Они повернули еще раз, и Серезе остановилась под пожарной лестницей, нижний край которой висел у нее над головой. Лестница вела на крышу и проходила рядом с окнами, расположенными на тыльной стороне дома. Теперь Нико понял, что задумала его спутница.

У него даже закружилась голова, когда Серезе, встав ему на плечи, собралась, подпрыгнула и, ухватившись за нижнюю перекладину, подтянулась и забралась на лестницу. Стоя внизу, он с восторгом любовался ее гибкой фигурой.

— Ты на что вытаращился? — поинтересовалась Серезе.

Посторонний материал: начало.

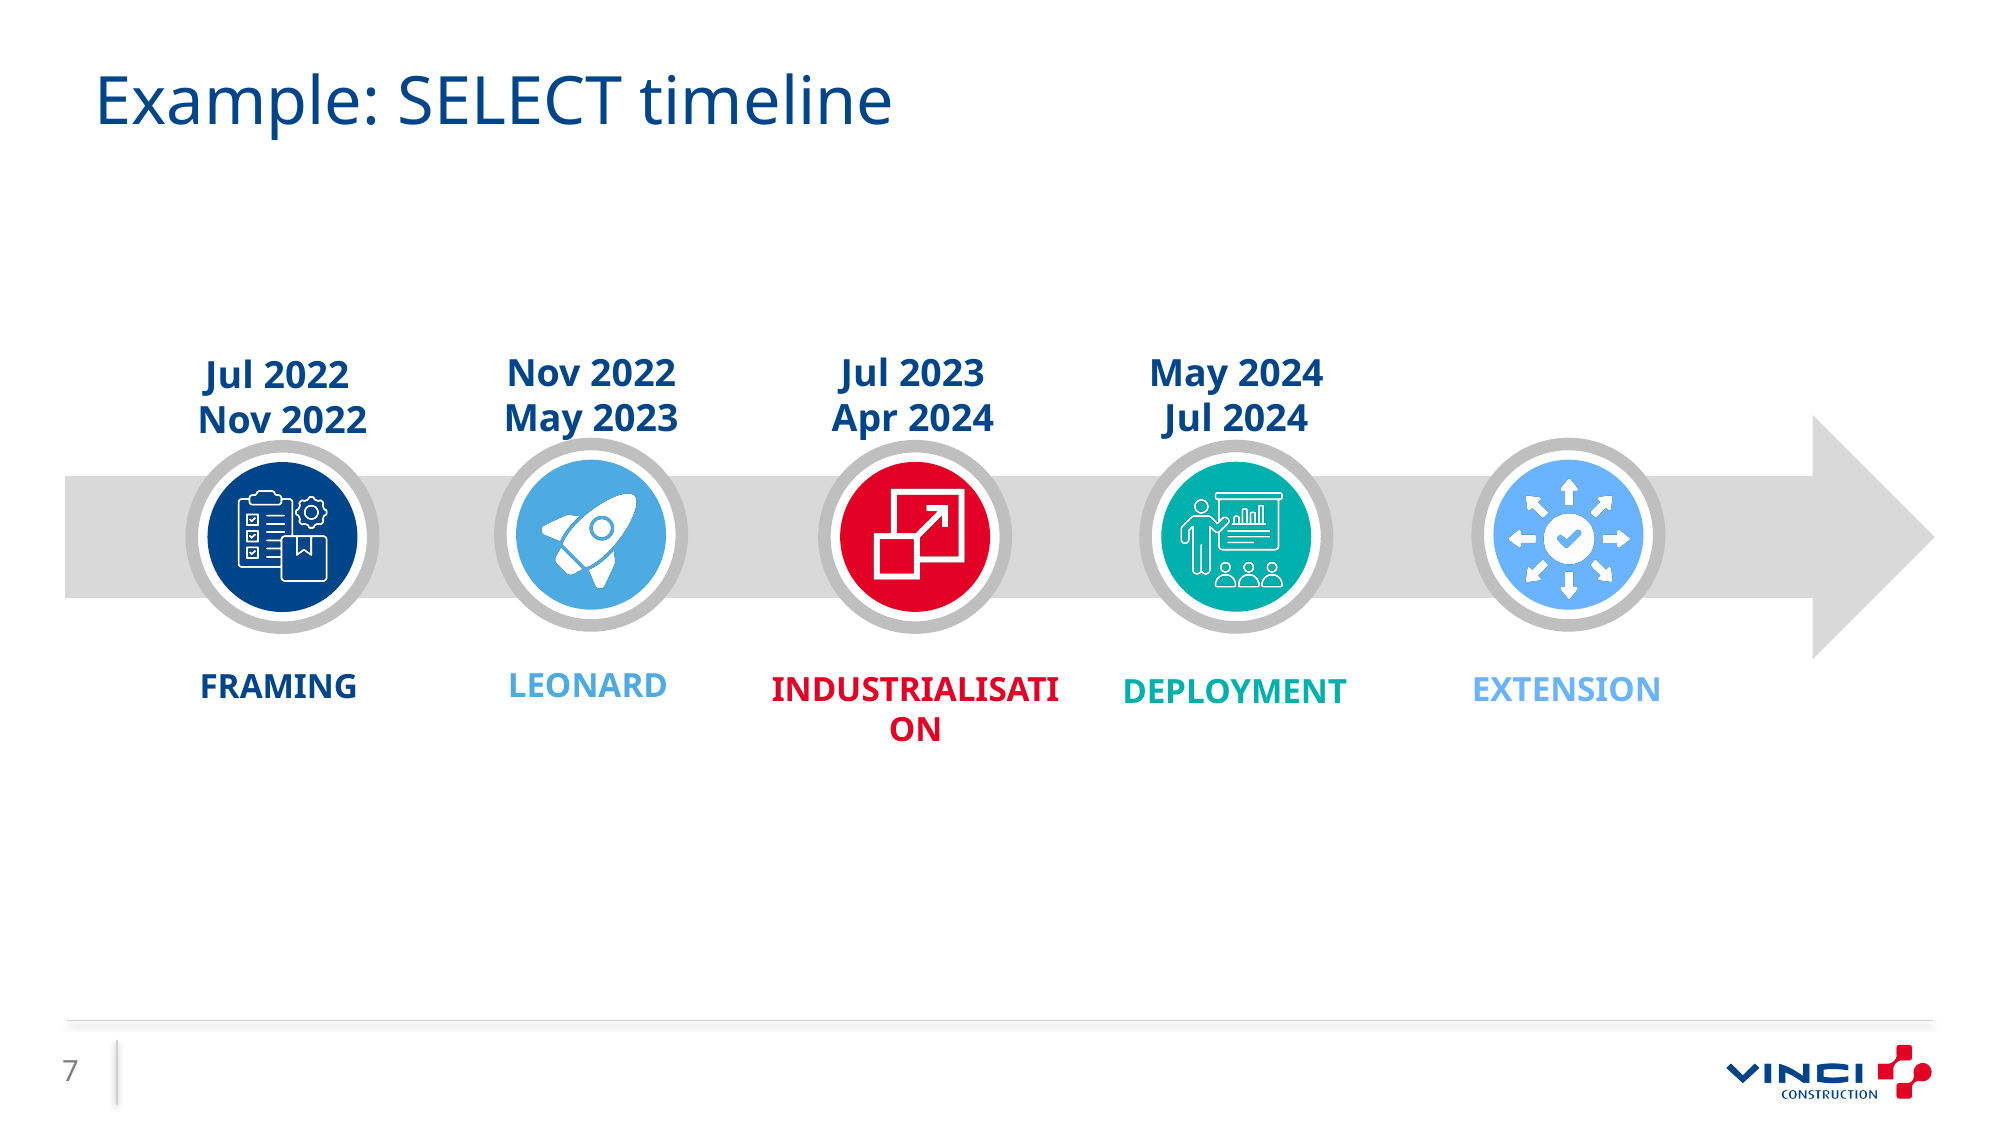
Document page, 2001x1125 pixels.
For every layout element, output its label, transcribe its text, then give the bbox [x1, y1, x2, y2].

text_box [1663, 412, 1937, 662]
text_box Jul 2022 Nov 2022 [131, 343, 433, 449]
text_box Jul 2023 Apr 2024 [762, 341, 1064, 447]
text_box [824, 445, 1007, 628]
text_box [63, 473, 186, 601]
text_box [1331, 473, 1472, 601]
text_box INDUSTRIALISATION [747, 660, 1085, 756]
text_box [191, 446, 374, 629]
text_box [1145, 445, 1328, 628]
text_box [688, 473, 819, 601]
picture [226, 475, 338, 593]
picture [1170, 473, 1293, 603]
picture [539, 491, 639, 596]
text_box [500, 443, 683, 626]
picture [1505, 474, 1633, 613]
text_box [377, 473, 495, 601]
text_box FRAMING [128, 657, 429, 713]
title Example: SELECT timeline [94, 15, 1906, 150]
text_box EXTENSION [1416, 660, 1718, 715]
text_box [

Садик на крыше был мал, но устроен прекрасно. Во всем чувствовалась умелая, опытная и заботливая рука, позволявшая ему расти естественно и свободно, но не впадать в буйство дикости. По краям стояли крошечные деревца в глиняных горшках, в лотках, заполненных землей и посыпанных деревянными стружками, зеленели кустики с желтыми и голубыми цветками. В самом центре поместился фонтан и водосток, сложенный из гладких, но разных по размеру камешков, изображавших миниатюрный горный поток.

Благодаря искусному расположению сада посетителю могло показаться, что он находится где угодно, но только не в самом большом городе мира. В задней части сада стояла будка, через которую, вероятно, можно было попасть на внутреннюю лестницу. Будка была заперта на замок, в чем и убедилась Серезе, подергав дверь. Они сели на лавочку у едва слышно журчащего ручейка, с интересом рассматривая тайный сад. Несмолкаемый шум города доносился сюда едва слышным гулом.